═══ PAGE EXTRACT ═══

This interview originally appeared in The Daily Beast, December 13, 2013.

The Coen Brothers' Music Guru

T Bone Burnett has become American music’s premier Playlist Maker, the man who makes transcendent soundtracks for filmmakers like the Coen Brothers. He talks to Andrew Romano and dives deep into the folk revival scene that produced Bob Dylan.

Once upon a time, T Bone Burnett was known solely as a great musician: singer, songwriter, former guitarist in Bob Dylan’s Rolling Thunder Revue. But in recent years Burnett has become something more. He’s now America’s premier Playlist Maker—our country’s first Curator-in-Chief.

These days, if a movie or television show has a transcendent soundtrack, chances are Burnett had a hand in it. The Hunger Games. Jeff Bridges’ Oscar-winning Crazy Heart. ABC’s Nashville. The Johnny Cash biopic Walk the Line, with Joaquin Phoenix. And, of course, the immortal films of Joel and Ethan Coen, from The Big Lebowski to O Brother, Where Art Thou?—the latter of which sold eight million copies and won four Grammys, including Album of the Year.

Burnett’s latest Coen Brothers collaboration, Inside Llewyn Davis, features some of his finest work yet. The movie tells the story of a Greenwich Village folksinger struggling to survive the harsh winter of 1961. Off stage, Davis can be a selfish jerk. But when he sings “Hang Me, Oh Hang Me” or “The Death of Queen Jane,” his arrogance suddenly seems justified. Without Burnett’s expert song selection and immaculate arrangements, the illusion would be shattered. The movie simply wouldn’t work.

To find out how Burnett pulled it off, we recently gave him a call. The conversation began with Llewyn Davis but soon veered into headier territory: the secrets of arranging, the silliness of Auto-Tune, the necessity of curators, the end of rock stardom—and what makes a great song great.

═══

◆ ACTIVITIES:
1) According to the interview introduction, in what year does the story of Inside Llewyn Davis take place?
2) The interview introduction says the conversation began with Llewyn Davis and then veered into other territory. List every topic it names in that territory.

═══ SOURCE INFORMATION ═══

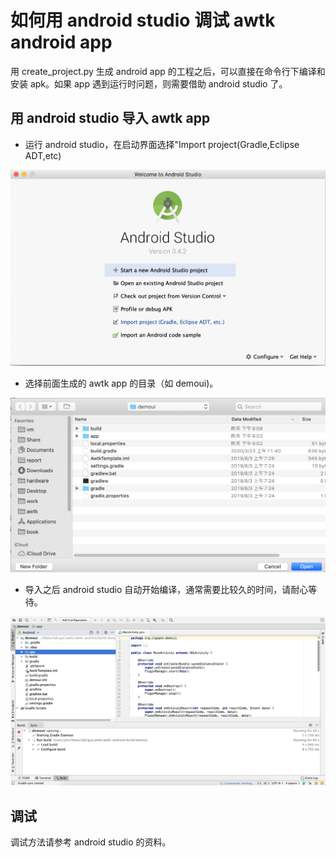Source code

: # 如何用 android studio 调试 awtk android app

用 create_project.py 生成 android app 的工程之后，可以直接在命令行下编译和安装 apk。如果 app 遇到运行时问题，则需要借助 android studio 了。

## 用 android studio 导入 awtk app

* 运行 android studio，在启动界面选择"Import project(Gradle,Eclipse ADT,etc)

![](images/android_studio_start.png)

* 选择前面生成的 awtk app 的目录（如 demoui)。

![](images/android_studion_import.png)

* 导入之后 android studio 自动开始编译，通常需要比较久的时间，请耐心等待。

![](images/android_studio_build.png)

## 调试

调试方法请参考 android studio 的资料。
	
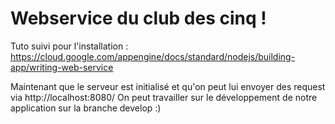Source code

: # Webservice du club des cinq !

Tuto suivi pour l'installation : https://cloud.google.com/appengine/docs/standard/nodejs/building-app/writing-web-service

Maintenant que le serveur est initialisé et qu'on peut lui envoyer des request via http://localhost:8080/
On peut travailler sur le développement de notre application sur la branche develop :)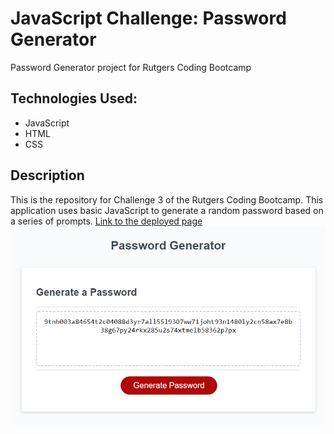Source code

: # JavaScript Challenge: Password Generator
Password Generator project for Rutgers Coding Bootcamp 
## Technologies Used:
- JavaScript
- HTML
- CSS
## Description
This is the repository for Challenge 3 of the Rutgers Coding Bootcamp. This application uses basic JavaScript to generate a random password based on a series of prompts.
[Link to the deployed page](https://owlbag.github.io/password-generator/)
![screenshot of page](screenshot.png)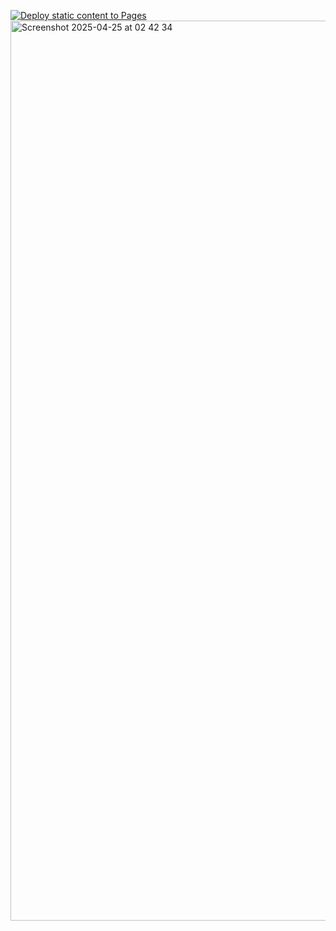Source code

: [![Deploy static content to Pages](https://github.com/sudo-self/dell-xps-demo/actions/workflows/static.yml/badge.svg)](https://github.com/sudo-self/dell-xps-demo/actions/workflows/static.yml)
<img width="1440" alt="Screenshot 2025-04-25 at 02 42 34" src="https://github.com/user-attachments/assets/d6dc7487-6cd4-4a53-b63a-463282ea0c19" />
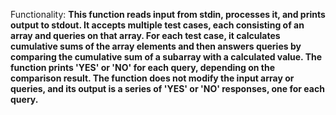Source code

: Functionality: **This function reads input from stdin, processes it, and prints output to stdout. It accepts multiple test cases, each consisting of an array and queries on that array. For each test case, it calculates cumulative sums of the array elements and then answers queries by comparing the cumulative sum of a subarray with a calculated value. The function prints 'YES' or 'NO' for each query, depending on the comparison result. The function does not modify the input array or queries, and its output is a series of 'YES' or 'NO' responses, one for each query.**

═══

◆ OUTPUTS FOR THE TASKS:
1) The winter of 1961.

2)
- The secrets of arranging
- The silliness of Auto-Tune
- The necessity of curators
- The end of rock stardom
- What makes a great song great